With the permission of the Ceann Comhairle, I propose to take Questions Nos. 12, 28 and 69 together.
Based on expenditure returns from Departments, the present indications are that the Exchequer pay and pensions bill, including the exceptional costs arising under the voluntary early retirement scheme, is likely to be somewhat below the budget target.
My Department are actively co-ordinating the application of the voluntary early retirement package and redeployment in the public service.
Deputy Kennedy referred to a target of 10,000 redundancies this year. This is a misinterpretation of my earlier statement that the number on the public sector payroll, including local authorities, would fall by approximately 10,000. As I have previously indicated, this does not imply any specific figure for redundancy or early retirement since the reduction will be achieved by a combination of natural wastage, career breaks, and the scheme of voluntary early retirement. To date, the early retirement package has been offered to about 13,500 public servants. About 900 have accepted and will be leaving during 1987. The redundancy lump sums and related payments due in 1987 will amount to £10 million. I intend to introduce an additional Estimate for this amount in the Dáil this week.
In relation to 1988, the position is that in many areas of the public service the offer of voluntary early retirement will be made in the course of the year. Some public service employers such as health agencies and local authorities have not yet decided on the appropriate level of staffing in 1988, in the light of their 1988 allocations so it is not known how many redundancies they will be seeking. It is therefore not possible at this stage to give a number of redundancy acceptances for 1988. However, within this constraint, it is tentatively estimated that the requirement for lump sum payments in 1988 will be in the region of £80 to £100 million.
As regards the financing of these lumpsum payments I am pleased to report that the board of the Central Bank have now approved of arrangements under which the Bank will make advance payments of surplus income to the Exchequer, so as to assist the Exchequer in meeting the exceptional costs of the redundancy programme.
The arrangements are in accordance with section 63 (7) of the Currency Act, 1927 which provides that the Central Bank may at any time pay into the Exchequer such sums on account of surplus income as may be agreed upon by the Minister for Finance and the Central Bank.
I should explain that in the normal course the Exchequer receives from the Central Bank each year the surplus income earned by the bank in the previous year, less certain appropriations to the reserves of the bank. Under the arrangements now agreed with the bank the Exchequer will receive in 1988, in addition to the normal payment of the surplus income from 1987, an advance payment out of the surplus the Central Bank will earn in 1988. The amount of this advance of surplus income will be sufficient to cover the cost of the lumpsum redundancy payments, most of which will fall in 1988 as I have indicated. The result will be that the exceptional costs of the redundancy programme will be financed by the additional surplus income from the Central Bank, and will not add to either the current budget deficit or the Exchequer borrowing requirement. The additional surplus income from the Central Bank will come into the Exchequer as non-tax revenue in the normal way.

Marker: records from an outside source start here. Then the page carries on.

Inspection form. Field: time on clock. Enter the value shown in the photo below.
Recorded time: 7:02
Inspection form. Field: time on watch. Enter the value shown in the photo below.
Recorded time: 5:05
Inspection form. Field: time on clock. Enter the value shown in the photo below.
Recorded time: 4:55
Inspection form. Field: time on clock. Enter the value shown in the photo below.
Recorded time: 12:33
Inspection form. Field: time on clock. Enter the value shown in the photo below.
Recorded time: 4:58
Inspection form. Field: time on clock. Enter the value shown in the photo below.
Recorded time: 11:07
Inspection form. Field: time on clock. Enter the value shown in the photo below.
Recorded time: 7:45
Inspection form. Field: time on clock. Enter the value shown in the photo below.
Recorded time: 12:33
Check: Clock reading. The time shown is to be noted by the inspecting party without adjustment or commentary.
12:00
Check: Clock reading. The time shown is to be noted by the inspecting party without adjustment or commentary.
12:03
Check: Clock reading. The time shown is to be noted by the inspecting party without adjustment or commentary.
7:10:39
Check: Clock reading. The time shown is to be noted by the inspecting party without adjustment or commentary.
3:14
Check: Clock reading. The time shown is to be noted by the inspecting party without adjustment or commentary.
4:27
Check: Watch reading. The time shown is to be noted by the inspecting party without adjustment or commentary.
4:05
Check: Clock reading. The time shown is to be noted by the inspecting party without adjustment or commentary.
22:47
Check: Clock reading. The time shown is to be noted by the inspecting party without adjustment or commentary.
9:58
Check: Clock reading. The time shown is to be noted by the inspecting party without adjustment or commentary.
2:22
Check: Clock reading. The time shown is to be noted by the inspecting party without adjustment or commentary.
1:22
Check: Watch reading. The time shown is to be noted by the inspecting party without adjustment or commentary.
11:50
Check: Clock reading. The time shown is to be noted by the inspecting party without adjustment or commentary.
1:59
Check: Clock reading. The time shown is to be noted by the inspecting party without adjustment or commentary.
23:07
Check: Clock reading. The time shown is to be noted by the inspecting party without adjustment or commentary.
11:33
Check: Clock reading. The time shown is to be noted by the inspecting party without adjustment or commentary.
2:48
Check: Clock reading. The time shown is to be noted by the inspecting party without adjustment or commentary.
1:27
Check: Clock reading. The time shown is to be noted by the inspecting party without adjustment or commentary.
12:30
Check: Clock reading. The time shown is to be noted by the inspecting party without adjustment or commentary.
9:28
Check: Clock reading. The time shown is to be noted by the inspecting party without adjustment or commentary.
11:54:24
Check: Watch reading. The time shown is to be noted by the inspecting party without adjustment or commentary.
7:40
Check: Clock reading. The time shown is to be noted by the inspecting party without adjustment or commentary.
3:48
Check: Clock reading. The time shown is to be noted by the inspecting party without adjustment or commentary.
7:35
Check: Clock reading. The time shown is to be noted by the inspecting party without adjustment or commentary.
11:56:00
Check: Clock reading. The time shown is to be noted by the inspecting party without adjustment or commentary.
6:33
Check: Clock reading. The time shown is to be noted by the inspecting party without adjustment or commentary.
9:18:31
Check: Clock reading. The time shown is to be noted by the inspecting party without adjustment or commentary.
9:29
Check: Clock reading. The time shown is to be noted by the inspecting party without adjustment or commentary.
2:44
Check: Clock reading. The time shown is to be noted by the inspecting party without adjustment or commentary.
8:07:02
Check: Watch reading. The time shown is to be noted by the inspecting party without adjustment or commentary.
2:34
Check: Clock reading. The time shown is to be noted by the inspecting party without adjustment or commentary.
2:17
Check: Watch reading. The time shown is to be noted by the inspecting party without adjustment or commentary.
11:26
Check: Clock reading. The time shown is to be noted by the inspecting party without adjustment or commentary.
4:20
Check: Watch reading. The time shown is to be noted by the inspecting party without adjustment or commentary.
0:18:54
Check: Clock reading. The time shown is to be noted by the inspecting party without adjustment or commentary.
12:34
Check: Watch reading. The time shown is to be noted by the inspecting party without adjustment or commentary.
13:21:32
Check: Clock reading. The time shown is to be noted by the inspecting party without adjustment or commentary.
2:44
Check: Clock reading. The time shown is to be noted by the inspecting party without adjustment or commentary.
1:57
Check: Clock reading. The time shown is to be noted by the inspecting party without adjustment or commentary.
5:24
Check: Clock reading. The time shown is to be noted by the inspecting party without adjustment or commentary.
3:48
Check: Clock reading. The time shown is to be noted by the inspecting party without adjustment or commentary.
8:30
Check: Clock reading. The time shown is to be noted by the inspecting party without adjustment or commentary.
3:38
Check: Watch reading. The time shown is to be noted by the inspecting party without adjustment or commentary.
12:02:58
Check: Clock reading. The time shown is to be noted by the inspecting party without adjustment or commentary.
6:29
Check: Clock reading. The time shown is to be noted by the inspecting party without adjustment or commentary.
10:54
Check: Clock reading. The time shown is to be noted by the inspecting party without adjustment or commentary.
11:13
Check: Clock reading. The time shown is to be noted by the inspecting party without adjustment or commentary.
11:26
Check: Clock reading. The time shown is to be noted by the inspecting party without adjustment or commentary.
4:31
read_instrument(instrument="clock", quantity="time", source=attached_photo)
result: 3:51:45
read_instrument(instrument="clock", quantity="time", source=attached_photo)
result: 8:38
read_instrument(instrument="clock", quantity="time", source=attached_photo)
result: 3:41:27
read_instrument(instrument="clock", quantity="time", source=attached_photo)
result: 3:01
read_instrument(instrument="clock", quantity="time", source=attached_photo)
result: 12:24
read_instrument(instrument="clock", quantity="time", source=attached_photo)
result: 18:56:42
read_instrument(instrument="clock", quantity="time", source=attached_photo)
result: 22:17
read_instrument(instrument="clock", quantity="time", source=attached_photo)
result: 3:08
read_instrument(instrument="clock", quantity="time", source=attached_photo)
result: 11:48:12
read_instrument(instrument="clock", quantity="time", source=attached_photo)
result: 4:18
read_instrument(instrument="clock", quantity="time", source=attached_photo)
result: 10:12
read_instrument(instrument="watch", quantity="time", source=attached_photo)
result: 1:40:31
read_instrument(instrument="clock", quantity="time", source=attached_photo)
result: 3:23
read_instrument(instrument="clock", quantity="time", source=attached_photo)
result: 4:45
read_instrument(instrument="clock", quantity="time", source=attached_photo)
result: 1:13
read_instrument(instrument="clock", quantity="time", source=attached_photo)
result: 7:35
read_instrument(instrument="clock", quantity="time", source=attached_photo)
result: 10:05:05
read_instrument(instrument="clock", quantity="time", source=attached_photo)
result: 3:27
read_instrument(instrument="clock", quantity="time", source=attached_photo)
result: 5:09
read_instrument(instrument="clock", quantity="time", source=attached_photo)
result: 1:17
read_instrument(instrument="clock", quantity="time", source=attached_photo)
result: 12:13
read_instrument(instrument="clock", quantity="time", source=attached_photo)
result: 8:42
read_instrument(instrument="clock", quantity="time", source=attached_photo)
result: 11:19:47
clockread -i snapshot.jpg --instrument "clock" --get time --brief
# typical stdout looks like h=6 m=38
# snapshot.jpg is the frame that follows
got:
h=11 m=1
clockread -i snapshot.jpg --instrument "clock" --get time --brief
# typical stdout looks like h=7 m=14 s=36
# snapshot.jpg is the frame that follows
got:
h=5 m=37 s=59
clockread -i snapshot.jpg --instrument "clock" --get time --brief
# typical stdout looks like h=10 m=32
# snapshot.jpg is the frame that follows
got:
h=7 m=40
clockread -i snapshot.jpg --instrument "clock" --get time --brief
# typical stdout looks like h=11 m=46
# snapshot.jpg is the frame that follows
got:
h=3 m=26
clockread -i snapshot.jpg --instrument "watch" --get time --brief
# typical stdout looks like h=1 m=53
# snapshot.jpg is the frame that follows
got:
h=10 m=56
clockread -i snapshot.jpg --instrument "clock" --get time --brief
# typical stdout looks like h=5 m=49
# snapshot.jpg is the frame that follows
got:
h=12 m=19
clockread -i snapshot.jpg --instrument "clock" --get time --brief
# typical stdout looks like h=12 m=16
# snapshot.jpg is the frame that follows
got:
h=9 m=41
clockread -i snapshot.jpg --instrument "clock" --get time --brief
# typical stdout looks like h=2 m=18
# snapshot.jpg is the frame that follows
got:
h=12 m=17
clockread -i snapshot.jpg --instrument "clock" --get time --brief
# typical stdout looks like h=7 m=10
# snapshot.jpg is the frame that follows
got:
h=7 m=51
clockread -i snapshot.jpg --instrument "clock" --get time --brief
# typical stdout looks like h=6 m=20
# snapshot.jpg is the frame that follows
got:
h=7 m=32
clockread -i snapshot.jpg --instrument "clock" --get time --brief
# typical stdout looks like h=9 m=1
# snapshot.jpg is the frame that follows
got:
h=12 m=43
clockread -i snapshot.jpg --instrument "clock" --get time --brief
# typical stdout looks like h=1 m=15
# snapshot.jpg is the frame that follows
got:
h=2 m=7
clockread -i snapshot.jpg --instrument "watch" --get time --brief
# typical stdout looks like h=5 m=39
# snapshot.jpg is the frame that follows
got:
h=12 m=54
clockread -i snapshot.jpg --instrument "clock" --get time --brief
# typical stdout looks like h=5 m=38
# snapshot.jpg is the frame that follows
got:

The advance by the Central Bank will be repaid. Repayments will be financed out of the annual savings to the Exchequer from the redundancy programme. Therefore, the exceptional lump-sum payments will not increase the national debt or the cost of servicing it.
The repayments will take the form of four equal annual deductions by the Central Bank from the normal payments of surplus income for the years 1990 to 1993 inclusive. This repayment period was agreed by the bank so as to allow the full impact of the savings to come through to the Exchequer and to ensure that realised savings are adequate to meet repayments to the bank.
The bank has also agreed to finance the £10 million of lump sum payments that are expected to arise this year under the scheme. Similar financing and repayment arrangements to those that I have already outlined, in respect of the 1988 costs of the redundancy lump sum, will apply.
In agreeing to the financing arrangements the Central Bank indicated that they had taken into account the exceptional costs of the redundancy programme and the strenuous efforts being made by the Government to secure a lasting reduction in public expenditure and borrowing. I want to place on record the Government's appreciation of the constructive attitude adopted by the bank in this matter.